Elastrator & Lamb Bands
We will be using the Elastrator for tail docking and castrating. Tail docking will happen the 2nd or 3rd day of life, and castration around the 10th day of life. So these aren’t technically part of lambing, but we put them in there as a safe, clean place to keep them. As suggested in the Storey’s Guide to Raising Sheep, we are storing our bands in a shallow jar of rubbing alcohol. This keeps them clean and sanitized, and we can dip the Elastrator tool in it right before use to sanitize it.
That is everything in our lambing kit.
Because we live so far away from a large animal vet, we have a very thorough vet kit as well. A few items in the vet kit that might be necessary for lambing and after lambing are:
Syringes & Needles
For giving injections
If we have to go into the uterus for any reason we will be giving the ewe a shot of penicillin afterwards to prevent infection.
Ewes can suffer from pregnancy toxemia in the weeks before birth or right after birth. It has to do with a ewe not having high enough calorie intake. It is most common with twins and triplets because the lambs are taking so much nutrition and so much space that she can’t ingest enough feed to keep up with their needs.
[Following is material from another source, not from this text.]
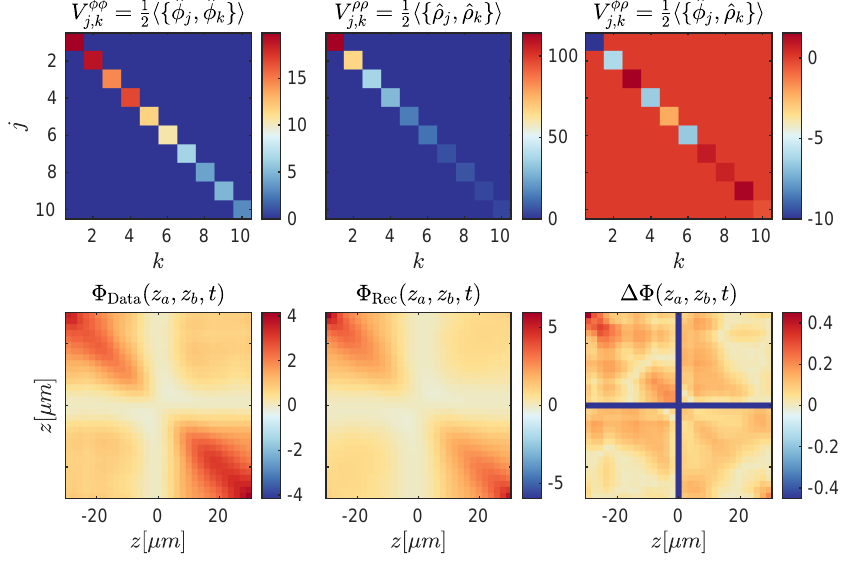
Figure 20: A reconstruction for the same experimental scan as in Fig. 8 but with a re- striction of the eigen-mode correlations to the diagonal, i.e., instead of a reconstruc- tion over unrestricted Gaussian states, here, we restrict the variational states with an additional product-state constraint in eigen-mode space. We notice a remarkable stability of the values of correlations on the diagonal. The absence of off-diagonal eigen-mode correlations due to the restriction leads to a reduced fidelity of the fit. While the precision is a little worse, the accuracy of extrapolation of the time evo- lution is improved as the restriction forces proximity to steady states which behave more stably upon extrapolation outside of the input time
Ketone dip strips are how this is diagnosed.
Earlier this week we did a ketone test on Fiona just to be safe, since we know she is expecting at least 2 lambs and this is our first year of feeding pregnant ewes. We built this high-tech veterinary urine gathering device:
…from a plastic cup, a stick, and some duct tape. 😉
We hung around behind Fiona for awhile waiting for her to do her thing and eventually caught some urine in the cup. These are the fun parts of being a shepherd, right? Then we followed the directions on the test strip package and found that she was doing fine. We will test again if needed, but we are supplementing the ewes with grain and they should all be doing fine as far as nutrition goes.
This is what we would use to treat a ewe found to have pregnancy toxemia.
Calcium Gluconate and Milk Fever Paste
Medications needed to treat milk fever.
Some of these items might be over-kill for a backyard farmer with a vet and vet-supply store cloes by. But for us, isolated from those things, we want to have all our bases covered in case of an emergency.
We are hopeful that none of these things will need to be used. The breeder our ewes came from has spent many generations breeding for ease of lambing and ewes accepting their lambs. We will most likely walk out and find lambs already born and doing well, or just watch them deliver but not have to intervene. But it is always a good idea to be prepared just-in-case.